Epiphany III - in your hearing of it
There is a return to the Gospel according to Luke today -- Luke is our companion for this third of a three-year lectionary. We're still interested in 'beginnings' at this point in the lectionary, so today's reading is Luke's description of how Jesus begins what we learn to call his 'public ministry.'
After making the rounds of the local towns, teaching in the neighboring synagogues, he heads home. He goes, '...to the synagogue on the sabbath day, as was his custom,' and reads for the hometown crowd. A nice bit of Isaiah - beloved prophet of the people.
"The Spirit of the Lord is upon me," Jesus reads from the scroll.
"Ooo, who is this?" That's the general response from the hometown crowd -- at least in this part of the reading. "He reads so nicely! So gracious a presence and voice, Not Like Some..."
Hometowns are dangerous. Too familiar.
Perhaps you have been in the position of meeting people's expectations, or being an occasional crowd-pleaser. It can be intoxicating. 'Let's stay on this mountaintop,' one might say. Certainly, I wouldn't want to disappoint or challenge anyone's expectations.

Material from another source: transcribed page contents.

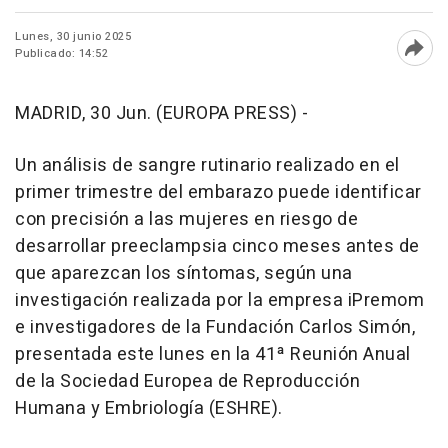
Lunes, 30 junio 2025
Publicado: 14:52
Abri
MADRID, 30 Jun. (EUROPA PRESS) -
Un análisis de sangre rutinario realizado en el
primer trimestre del embarazo puede identificar
con precisión a las mujeres en riesgo de
desarrollar preeclampsia cinco meses antes de
que aparezcan los síntomas, según una
investigación realizada por la empresa iPremom
e investigadores de la Fundación Carlos Simón,
presentada este lunes en la 41ª Reunión Anual
de la Sociedad Europea de Reproducción
Humana y Embriología (ESHRE).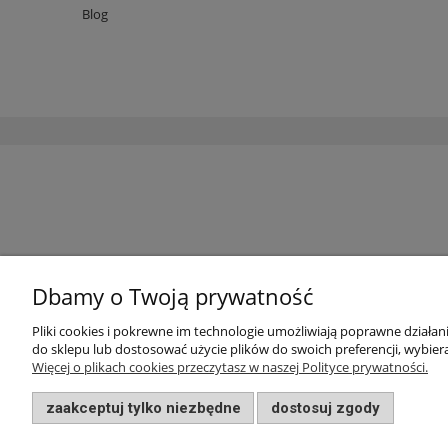
Blog
Dbamy o Twoją prywatność
Pliki cookies i pokrewne im technologie umożliwiają poprawne działa
do sklepu lub dostosować użycie plików do swoich preferencji, wybiera
Więcej o plikach cookies przeczytasz w naszej Polityce prywatności.
zaakceptuj tylko niezbędne
dostosuj zgody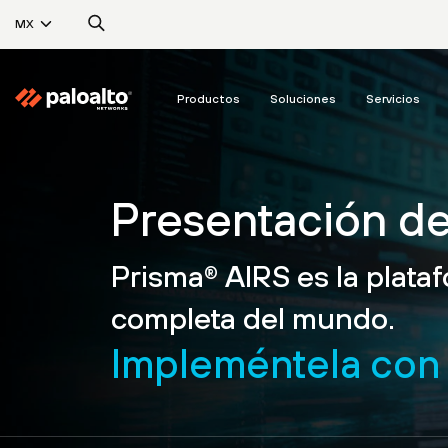
MX
Productos
Soluciones
Servicios
Presentación d
Prisma
AIRS es la plata
®
completa del mundo.
Impleméntela con 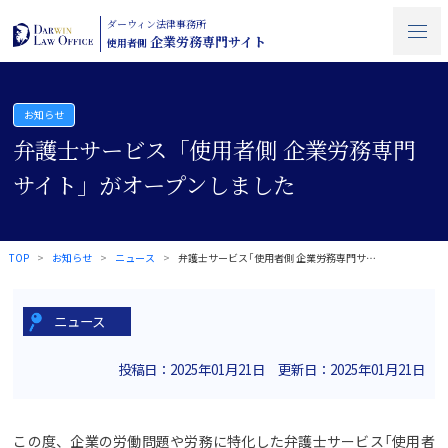
ダーウィン法律事務所
企業労務専門サイト
使用者側
お知らせ
弁護士サービス「使用者側 企業労務専門
サイト」がオープンしました
TOP
お知らせ
ニュース
弁護士サービス「使用者側 企業労務専門サ…
ニュース
投稿日：2025年01月21日 更新日：2025年01月21日
この度、企業の労働問題や労務に特化した弁護士サービス「使用者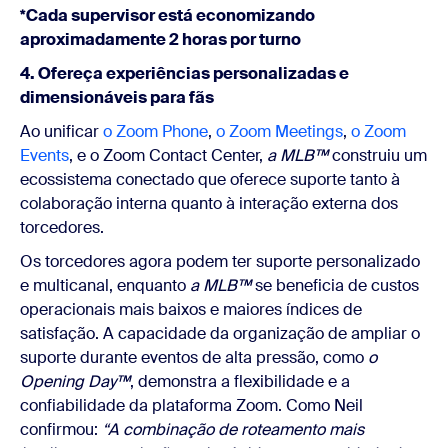
*
Cada supervisor está economizando
aproximadamente 2 horas por turno
4. Ofereça experiências personalizadas e
dimensionáveis para fãs
Ao unificar
o Zoom Phone
,
o Zoom Meetings
,
o Zoom
Events
, e o Zoom Contact Center,
a MLB™
construiu um
ecossistema conectado que oferece suporte tanto à
colaboração interna quanto à interação externa dos
torcedores.
Os torcedores agora podem ter suporte personalizado
e multicanal, enquanto
a MLB™
se beneficia de custos
operacionais mais baixos e maiores índices de
satisfação. A capacidade da organização de ampliar o
suporte durante eventos de alta pressão, como
o
Opening Day™
, demonstra a flexibilidade e a
confiabilidade da plataforma Zoom. Como
Neil
confirmou:
“A combinação de roteamento mais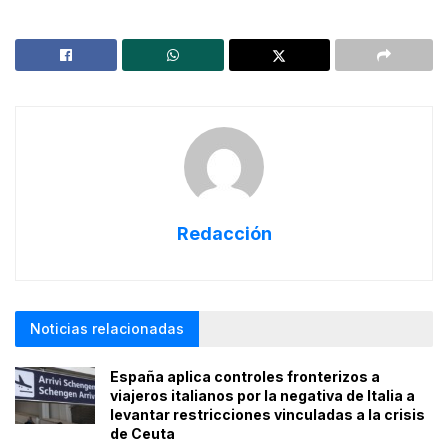
Redacción
Noticias relacionadas
España aplica controles fronterizos a
viajeros italianos por la negativa de Italia a
levantar restricciones vinculadas a la crisis
de Ceuta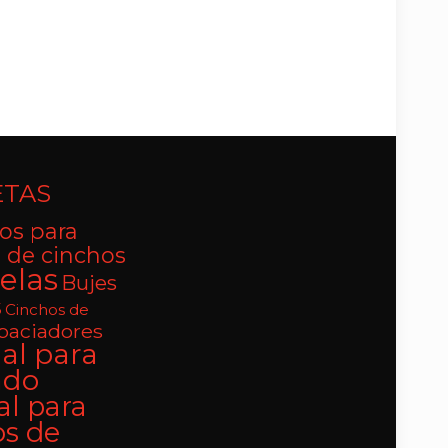
ETAS
os para
 de cinchos
elas
Bujes
s
Cinchos de
paciadores
al para
ado
al para
os de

Before we get to Jesus' challenge to the hometown crowd, though (that's next week, when we finish the scenario), we have his simple, cryptic response:
'Today this scripture has been fulfilled in your hearing.'
To hear is to obey.
In the section Jesus read to the synagogue, Isaiah had been writing how the Spirit of the Lord was resting on the Prophet, and that the measure of whether the pronouncement of the Prophet (and all prophets) was indeed drawing from the spirit of the Lord was whether it did indeed bring 'good news to the poor.' Does it liberate, restore sight, set free that which is oppressed? Does it proclaim in word and deed what it means for divine favor truly to dwell richly with us?
This proclamation is made real, enfleshed, 'in-your-hearing-of-it.' Truly hearing it. Truly taking it in, as water into parched soil. Embodying this liberative word, it is fulfilled then in us, in our truly hearing it.
Yes, Jesus may be alluding to himself - certainly much later Christian interpretation preferred this route - in saying that the Spirit of the Lord rests on the speaker, Jesus, who has been anointed (Christos - in Greek - means anointed).
So, look out! If I were the hometown crowd, I would not be complimenting him (so handsome! Is this not Joseph's son?) -- I'd be wary, wondering what is coming next after such a statement.
Are the poor given good news in our proclamations?
Are the captive and oppressed made more free?
Are those suffering from any blindness given their sight to see truly?
The Spirit of the Lord rested on him, and He was anointed to show us the way to participate in God's liberation of all things.
The Spirit of the Lord rests on you, too, and this word is fulfilled - embodied - in your hearing of it.
Take it into yourself. Let it penetrate to the core of your being, your sadness, your vulnerability. Be made into an instrument of the Peace of God, the Spirit of the Lord, the Way of Peace.